Recently, studies found that melatonin widely participated in plant biotic and abiotic stress responses, even it has begun to be considered by some experts in plant hormones [45]. HSP20s have been to proved to participate in stress responses via the MT signaling pathway, and the expression levels of tomato HSP20s increased under heat and cadmium stress after melatonin treatment [46,47]. In this study, the qRT-PCR results indicated that most of the watermelon HSP20 genes were induced by MT at 1 h but obviously repressed at 4 and 12 h. Similarly, most of the watermelon HSP20s were also generally repressed by ABA treatment, as well as the expression levels of nearly all switchgrass HSP20 genes are downregulated in response to an ABA treatment [29]. Notably, more ClHSP20s has similar response patterns to ABA, MT, and CGMMV, as they were generally repressed by the three treatments. Take the newly identified CXIII subfamily gene ClHSP55.8 and ClHSP15.3 as examples, following ABA and MT treatments, the ClHSP55.8 transcript abundance dramatically increased at 1 h, decreased at 4 h, and then increased to high levels at 12 h. Similarly, ClHSP55.8 expression was induced by CGMMV at 1 and 48 h, but was repressed at 6 h. In contrast, ClHSP15.3 expression was repressed by ABA, MT, and CGMMV, except for a transient increase at 1 h in response to ABA. These findings imply that these ClHSP20 genes probably participate in a common signaling pathway in response to MT, ABA, and CGMMV.

####################

Exercise instructions: Continue the passage on watermelon HSP20 gene expression, picking up after its final sentence.

Record set:

####################

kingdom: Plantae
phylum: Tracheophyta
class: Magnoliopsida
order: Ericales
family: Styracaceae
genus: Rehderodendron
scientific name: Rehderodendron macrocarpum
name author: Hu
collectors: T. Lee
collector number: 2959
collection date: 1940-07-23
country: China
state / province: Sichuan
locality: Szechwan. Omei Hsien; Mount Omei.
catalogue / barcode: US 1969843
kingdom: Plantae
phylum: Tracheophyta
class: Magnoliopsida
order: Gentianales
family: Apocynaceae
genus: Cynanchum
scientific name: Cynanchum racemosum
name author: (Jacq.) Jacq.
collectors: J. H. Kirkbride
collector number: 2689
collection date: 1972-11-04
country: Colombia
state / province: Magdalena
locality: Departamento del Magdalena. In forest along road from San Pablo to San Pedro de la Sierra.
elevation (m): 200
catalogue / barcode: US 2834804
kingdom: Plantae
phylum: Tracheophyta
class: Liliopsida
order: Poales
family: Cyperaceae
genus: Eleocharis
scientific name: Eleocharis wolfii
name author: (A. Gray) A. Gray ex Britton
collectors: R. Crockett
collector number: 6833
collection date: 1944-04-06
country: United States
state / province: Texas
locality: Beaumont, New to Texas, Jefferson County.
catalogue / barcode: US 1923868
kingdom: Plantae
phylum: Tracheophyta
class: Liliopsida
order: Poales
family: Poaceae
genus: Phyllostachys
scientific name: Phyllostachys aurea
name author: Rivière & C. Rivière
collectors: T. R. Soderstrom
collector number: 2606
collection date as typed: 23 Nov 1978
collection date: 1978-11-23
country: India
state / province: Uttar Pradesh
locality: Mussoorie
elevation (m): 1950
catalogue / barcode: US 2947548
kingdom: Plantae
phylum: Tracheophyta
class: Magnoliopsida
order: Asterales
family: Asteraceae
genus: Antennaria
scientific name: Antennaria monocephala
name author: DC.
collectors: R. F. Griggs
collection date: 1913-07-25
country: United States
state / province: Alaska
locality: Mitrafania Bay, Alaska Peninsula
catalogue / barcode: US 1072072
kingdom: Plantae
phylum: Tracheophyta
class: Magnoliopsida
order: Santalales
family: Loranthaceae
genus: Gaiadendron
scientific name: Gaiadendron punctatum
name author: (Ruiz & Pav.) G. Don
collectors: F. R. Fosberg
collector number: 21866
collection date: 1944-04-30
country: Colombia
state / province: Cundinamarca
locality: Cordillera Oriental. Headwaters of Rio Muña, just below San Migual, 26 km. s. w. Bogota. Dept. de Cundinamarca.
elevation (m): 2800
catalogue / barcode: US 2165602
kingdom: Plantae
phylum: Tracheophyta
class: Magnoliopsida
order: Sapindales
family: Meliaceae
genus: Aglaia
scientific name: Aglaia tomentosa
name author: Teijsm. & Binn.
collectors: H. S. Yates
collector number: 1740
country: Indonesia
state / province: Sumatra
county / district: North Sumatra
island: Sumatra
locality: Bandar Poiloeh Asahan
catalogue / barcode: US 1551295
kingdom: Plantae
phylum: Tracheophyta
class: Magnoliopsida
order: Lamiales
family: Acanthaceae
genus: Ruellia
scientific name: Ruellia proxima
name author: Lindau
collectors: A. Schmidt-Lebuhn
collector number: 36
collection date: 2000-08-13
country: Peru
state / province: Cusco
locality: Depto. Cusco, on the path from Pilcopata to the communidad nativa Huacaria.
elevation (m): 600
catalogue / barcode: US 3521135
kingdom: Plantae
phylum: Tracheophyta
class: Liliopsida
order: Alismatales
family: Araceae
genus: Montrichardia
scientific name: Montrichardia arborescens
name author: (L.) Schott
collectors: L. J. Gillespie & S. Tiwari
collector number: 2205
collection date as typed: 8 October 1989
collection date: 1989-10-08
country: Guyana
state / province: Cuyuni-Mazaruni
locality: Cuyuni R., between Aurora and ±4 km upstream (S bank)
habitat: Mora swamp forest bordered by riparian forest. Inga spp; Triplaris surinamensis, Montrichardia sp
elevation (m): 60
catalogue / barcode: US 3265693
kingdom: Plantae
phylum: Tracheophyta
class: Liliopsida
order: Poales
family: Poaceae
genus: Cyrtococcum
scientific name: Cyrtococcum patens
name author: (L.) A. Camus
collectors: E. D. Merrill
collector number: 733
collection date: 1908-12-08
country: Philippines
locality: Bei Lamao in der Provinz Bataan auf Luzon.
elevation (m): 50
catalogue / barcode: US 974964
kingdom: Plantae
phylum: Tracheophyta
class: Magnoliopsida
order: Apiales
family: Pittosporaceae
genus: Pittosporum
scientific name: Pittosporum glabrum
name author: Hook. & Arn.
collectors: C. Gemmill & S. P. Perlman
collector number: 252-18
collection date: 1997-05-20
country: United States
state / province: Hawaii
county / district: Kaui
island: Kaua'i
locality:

####################

Answer to the exercise:
Plant HSP20 proteins have been detected in various cellular locations, including the cytosol, nucleus, chloroplast, endoplasmic reticulum, mitochondrion, and peroxisome [25]. This diversity in subcellular localization is probably due to the multiple functions for these proteins. To analyze the subcellular localization and distribution pattern of watermelon HSP20 proteins, six ClHSP20s fused with GFP at their N terminus were constructed and introduced into tobacco epidermal cells. The ClHSP20s displayed different subcellular localizations that were expressed alone in tobacco epidermal cells. The fluorescence signal of ClHSP18.9A-, ClHSP17.4-, and ClHSP18.9B-GFP proteins were mainly detected in endoplasmic reticulum and nuclear (Figure 6, Figure S2). ClHSP22.8, ClHSP15.9, and ClHSP15.3 formed different fluorescent granules in cytoplasm. These granules probably were large oligomers that were formed in vitro by HSP20 proteins as previous reports (Figure 6) [48]. Recently, a study found that the Rice stripe virus could alter the sub-cellular distribution of HSP20s in rice and tobacco [23]. In this study, some ClHSP20-GFP fusion proteins, including ClHSP15.9-GFP, ClHSP17.4-GFP, and ClHSP15.3-GFP, were affected by CGMMV, especially regarding the size, number, and distribution of the granules that they formed (Figure 7). The ClHSP15.9-GFP and ClHSP17.4-GFP proteins primarily accumulated in granules. Notably, ClHSP15.9-GFP proteins formed new cytoplasmic vesicles. In contrast, the fluorescence of ClHSP15.3-GFP proteins that was initially detected in granules was subsequently mainly observed in the membrane. These granules or vesicles detected in this study were similar to stress granules, and were identified in animal cells in response to virus infection. The formation of stress granules probably was an anti-viral response [23,49]. A more thorough characterization of these granules will likely clarify the mechanism underlying ClHSP20 responses to viral infections.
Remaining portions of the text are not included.